AI adds “speed, sophistication and just a whole world of tools that we have to consider in this digital environment,” Liao says.

The ability to interpret digital information accurately is more important than ever “because it’s so much easier for people to generate information that is patently untrue, yet that looks extremely accurate,” says Paul Marty, a professor in the School of Information in the College of Communication and Information at FSU.

With AI, “it’s so much easier now to create information that looks authoritative, even when it is not,” he says.

Key Skills Students Can Gain from a Digital Media Literacy Course

Given the perils, “colleges and universities should develop a curriculum on digital literacy that focuses on the critical-thinking skills that students will need,” Pelletier says.

What skills might such courses teach? Hogan points to a few broad categories, starting with a basic understanding of how AI works. “Do students know how to use the technology? That’s the basics,” he says. “Also, do they know how it interacts in their life, either their personal life or within their profession?”

As consumers, he adds, “can they make a reliable judgment on the value, the relevance, the accuracy of the information that they’re being presented?”
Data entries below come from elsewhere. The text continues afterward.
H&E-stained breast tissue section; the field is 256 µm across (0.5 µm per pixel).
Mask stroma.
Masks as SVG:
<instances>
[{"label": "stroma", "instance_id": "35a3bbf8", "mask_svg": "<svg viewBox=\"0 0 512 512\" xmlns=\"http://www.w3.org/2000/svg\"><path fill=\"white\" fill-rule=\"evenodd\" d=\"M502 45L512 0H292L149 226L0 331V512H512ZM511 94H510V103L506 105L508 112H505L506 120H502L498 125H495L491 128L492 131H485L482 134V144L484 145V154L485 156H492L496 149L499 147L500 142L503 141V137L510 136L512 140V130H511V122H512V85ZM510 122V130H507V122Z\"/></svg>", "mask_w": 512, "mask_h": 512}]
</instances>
KEEP READING: Colleges and universities offer faculty development for AI use.

Much of this comes down to critical thinking, “just improving people’s understanding,” Liao says. “For example, you might have photos that are real but out of context, or photos that are clearly manipulated, or signs and evidence of manipulation within a photo. Can you be a little bit more critical of the things that are being shown to you?”
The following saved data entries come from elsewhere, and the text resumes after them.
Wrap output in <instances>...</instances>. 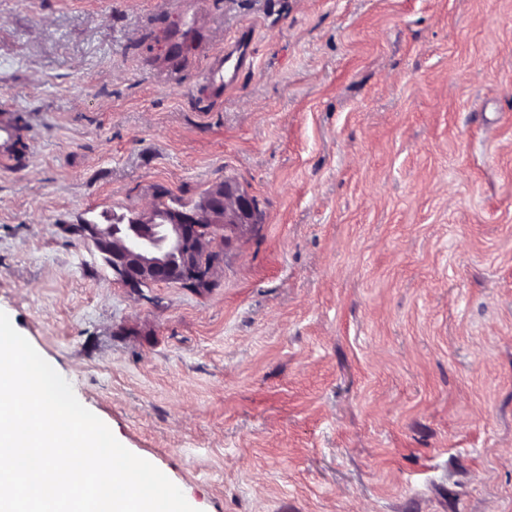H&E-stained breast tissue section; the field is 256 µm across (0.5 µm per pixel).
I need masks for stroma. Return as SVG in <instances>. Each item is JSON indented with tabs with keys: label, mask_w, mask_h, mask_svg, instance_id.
I'll return each mask as SVG.
<instances>
[{
	"label": "stroma",
	"mask_w": 512,
	"mask_h": 512,
	"mask_svg": "<svg viewBox=\"0 0 512 512\" xmlns=\"http://www.w3.org/2000/svg\"><path fill=\"white\" fill-rule=\"evenodd\" d=\"M227 179L207 290L70 232ZM0 311L197 512H512V0H0ZM252 34L249 30L241 32L232 45L224 51L205 54V67L202 82L215 97L224 93V89L235 86L241 74L250 65Z\"/></svg>",
	"instance_id": "obj_1"
}]
</instances>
Overall, “students need to be able to spot the difference between a fake image and a nonfake image, or to spot which one is the more reliable source,” Liao says.

Best Practices for Implementing a Digital Media Literacy Course

It makes sense to ground a digital media literacy effort with a primer on how AI itself operates. Students need to understand how AI works “before they can even know what is or is not possible with AI,” Liao says.

With that in mind, “we try to teach them about the various tools that you might have for image creation, for AI video creation, for large language models. We unpack that a little bit: Here’s how the AI is doing that. Here are the sources that the AI is working with.”

Schools can then go on to forge a rubric that helps define the way students encounter digital data.

“It’s about creating a framework that students can use to assess the information that is flooding at them,” Hogan says. “Who’s giving you the information? Why are they giving you the information? What do they want you to take from it? And how did they get their information?”

A clearly defined framework can help students ask the right questions as they look to make sense of digital information.